Django Reversetag is an enhanced replacement for Django's builtin url template tag.
- Consistent syntax ("string literals" and variables)
- Ability to reverse view names stored in context variables
- Partial reversing (see Advanced Usage below)
Python 2.3+
To use reversetag in your Django project it needs to be accessible by your Python installation.
The easy way:
#~ pip install django-reversetag (or use easy_install if you must)
The manual way:
Simply place the reversetag
directory somewhere that is on your
$PYTHONPATH.
Then all that is left to do is adding reversetag
to INSTALLED_APPS
in
your projets settings.py
.
Example:
INSTALLED_APPS = ( 'django.contrib.auth', 'django.contrib.contenttypes', 'django.contrib.sessions', 'django.contrib.sites', 'django.contrib.admin', 'reversetag', # <-- add this 'your.other.app', )
To use the tag in one of your templates you have to load it in the template like so:
{% load reversetag %}
Basic usage is pretty similar to the default url
tag.
Example:
{% reverse "app.views.view" %} {% reverse "sample_view" %}
- This will try to reverse
- a view "view" in the app.views module
- a named view "sample_view".

DATA UNDER STUDY:
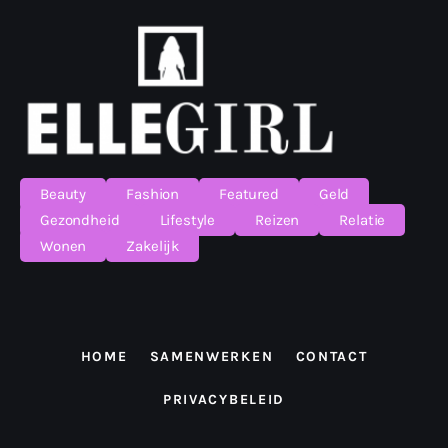
Beauty
Fashion
Featured
Geld
Gezondheid
Lifestyle
Reizen
Relatie
Wonen
Zakelijk
HOME
SAMENWERKEN
CONTACT
PRIVACYBELEID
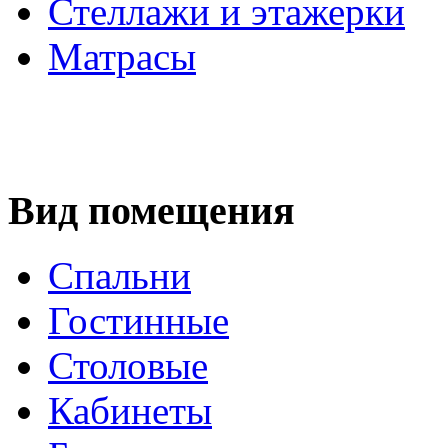
Стеллажи и этажерки
Матрасы
Вид помещения
Спальни
Гостинные
Столовые
Кабинеты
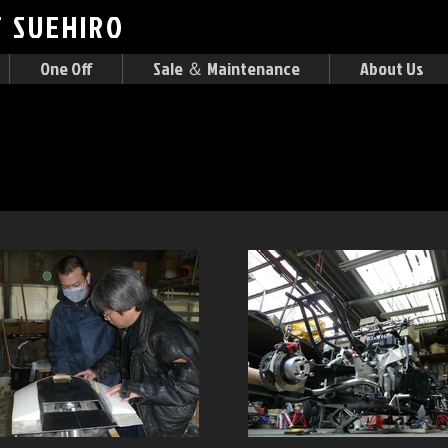
F
SUEHIRO
One Off
Sale ＆ Maintenance
About Us
y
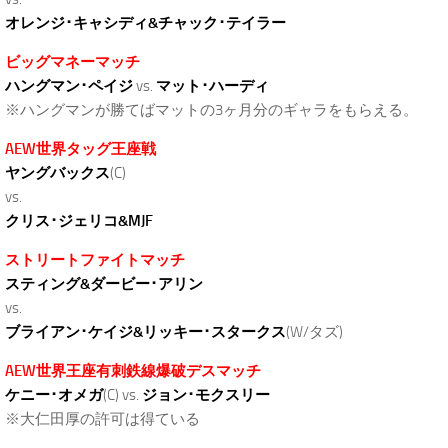
オレンジ･キャシディ&チャック･テイラー
ビッグマネーマッチ
ハングマン･ペイジ
vs.
マット･ハーディ
※ハングマンが勝てばマットの3ヶ月分のギャラをもらえる。
AEW世界タッグ王座戦
ヤングバックス
(C)
vs.
クリス･ジェリコ&MJF
ストリートファイトマッチ
スティング&ダービー･アリン
vs.
ブライアン･ケイジ&リッキー･スタークス
(W/タズ)
AEW世界王座有刺鉄線爆破デスマッチ
ケニー･オメガ
(C) vs.
ジョン･モクスリー
※大仁田厚の許可は得ている
.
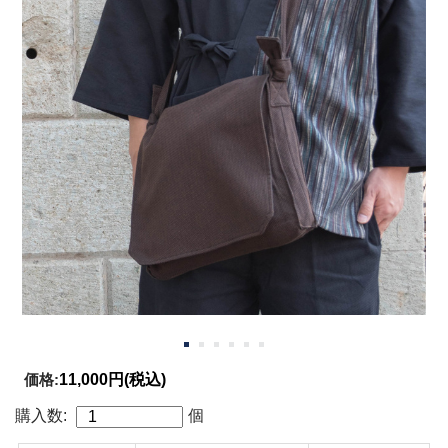
価格:
11,000円
(税込)
購入数:
個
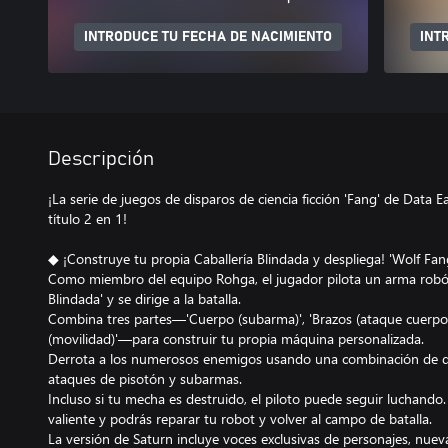
INTRODUCE TU FECHA DE NACIMIENTO
INT
Descripción
¡La serie de juegos de disparos de ciencia ficción 'Fang' de Data 
título 2 en 1!
◆ ¡Construye tu propia Caballería Blindada y despliega! 'Wolf Fan
Como miembro del equipo Rohga, el jugador pilota un arma robót
Blindada' y se dirige a la batalla.
Combina tres partes—'Cuerpo (subarma)', 'Brazos (ataque cuerpo 
(movilidad)'—para construir tu propia máquina personalizada.
Derrota a los numerosos enemigos usando una combinación de di
ataques de pisotón y subarmas.
Incluso si tu mecha es destruido, el piloto puede seguir luchando
valiente y podrás reparar tu robot y volver al campo de batalla.
La versión de Saturn incluye voces exclusivas de personajes, nue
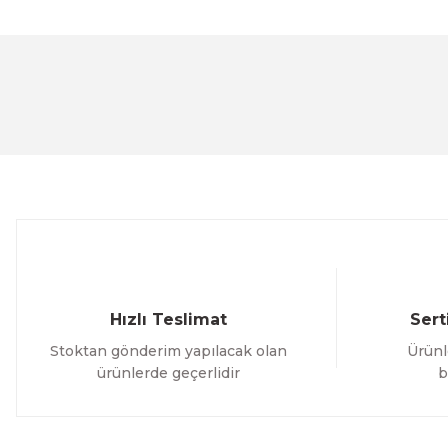
Bu ürünün fiyat bilgisi, resim, ürün açıklamalarında ve 
Görüş ve önerileriniz için teşekkür ederiz.
Ürün resmi kalitesiz, bozuk veya görüntülenemiyor.
Ürün açıklamasında eksik bilgiler bulunuyor.
Ürün bilgilerinde hatalar bulunuyor.
Ürün fiyatı diğer sitelerden daha pahalı.
Bu ürüne benzer farklı alternatifler olmalı.
Hızlı Teslimat
Sert
Stoktan gönderim yapılacak olan
Ürünl
ürünlerde geçerlidir
b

WORK ORDER 1:
Retype the passage of the reversetag documentation that opens with the words containing "Django Reversetag is" and closes with "Advanced Usage below)".
WORK ORDER 2:
Repeat, without changes, the part of the records that opens with the line containing "Bu ürünün fiyat" and runs through the end of the records, both included.

RESPONSE AREA 1:
Django Reversetag is an enhanced replacement for Django's builtin url template tag.
- Consistent syntax ("string literals" and variables)
- Ability to reverse view names stored in context variables
- Partial reversing (see Advanced Usage below)

RESPONSE AREA 2:
Bu ürünün fiyat bilgisi, resim, ürün açıklamalarında ve 
Görüş ve önerileriniz için teşekkür ederiz.
Ürün resmi kalitesiz, bozuk veya görüntülenemiyor.
Ürün açıklamasında eksik bilgiler bulunuyor.
Ürün bilgilerinde hatalar bulunuyor.
Ürün fiyatı diğer sitelerden daha pahalı.
Bu ürüne benzer farklı alternatifler olmalı.
Hızlı Teslimat
Sert
Stoktan gönderim yapılacak olan
Ürünl
ürünlerde geçerlidir
b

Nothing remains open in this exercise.